Embodied conversational agents—either virtual or robotic—have several capabilities that can make them effective meeting facilitators, including: the ability to interact with human collaborators in natural language and nonverbal conversational modalities, the ability to hold a non-judgmental and neutral point-of-view, and access to information resources. CAs for short and long-term interactions with individual users have been successfully developed and evaluated. Extending the state-of-the-art to provide group-meeting facilitation requires research to investigate how CAs can improve both users’ subjective perception of meeting outcomes and objective performance. In this proposal, I first review previous research on small-group dynamics and existing challenges of teamwork in workplaces. I then take a closer look at three of the most common challenges affecting group decision-making processes in meetings: a) lack of meeting structure, b) intragroup conflict, and c) implicit bias. After exploring the impact of these challenges on group performance, I present a framework for a CA-based automated group support system to facilitate and structure group decision-making processes, mediate intragroup conflicts, and reduce implicit bias, using a hiring meeting as a working example task. The ultimate goal of this system is to improve the overall quality of the decision-making process and outcome.
Biography: Ameneh Shamekhi is a PhD student in the Computer Science program at Northeastern University’s College of Computer and Information Science, advised by Professor Timothy Bickmore. In 2012, Ameneh received her Bachelor of Science degree in Information Technology from Sharif University of Technology in Tehran, Iran.
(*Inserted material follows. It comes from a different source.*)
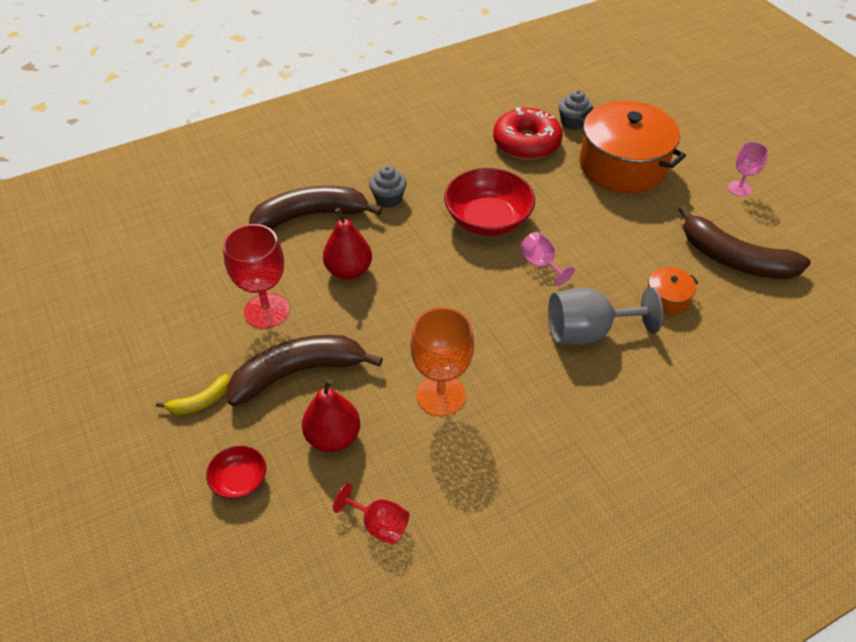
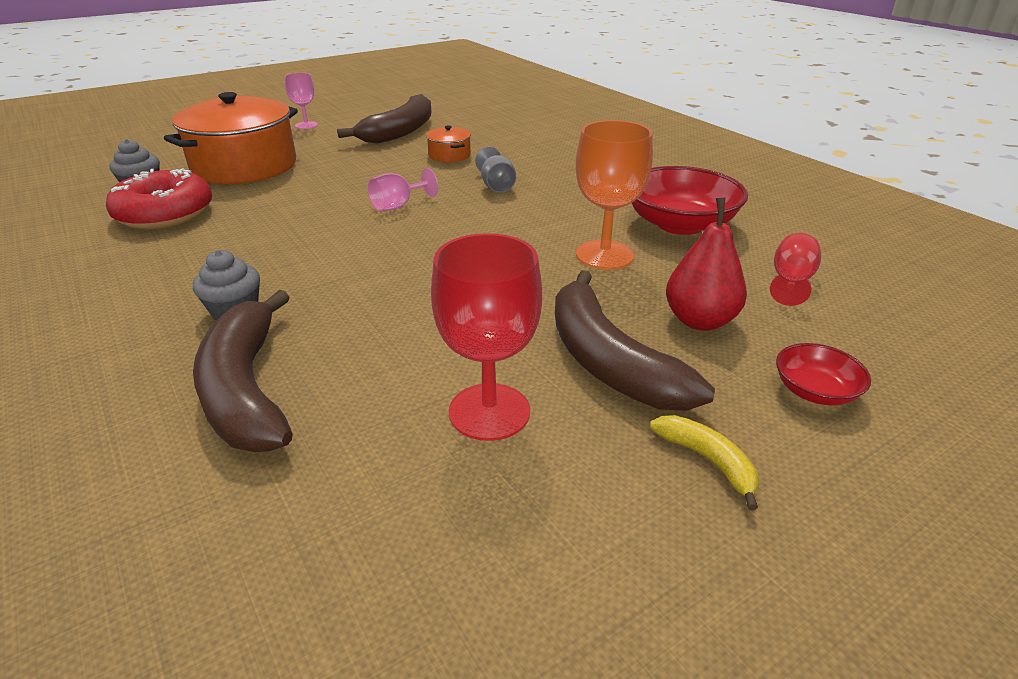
camera: 95 degrees left, 15 degrees down
red pear [323,208,372,280] -> none
red bowl [444,168,535,236] -> red bowl moved to [632,166,748,235]
grey goblet [548,287,663,345] -> grey goblet [475,147,516,193], size x0.58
Ameneh’s specific field of study is human-computer interaction, and she is a part of the Relational Agents Group at Northeastern. In this group, Ameneh and her colleagues are developing virtual agents to train, promote behavior change, and keep accompany with users through a long-term, emotional and interactive relationship. She is also investigating the use of physiological sensors to recognize and track users’ emotions in human-agent interaction to improve task outcomes in domains such as coaching, counseling, psychotherapy, health care and self-monitoring.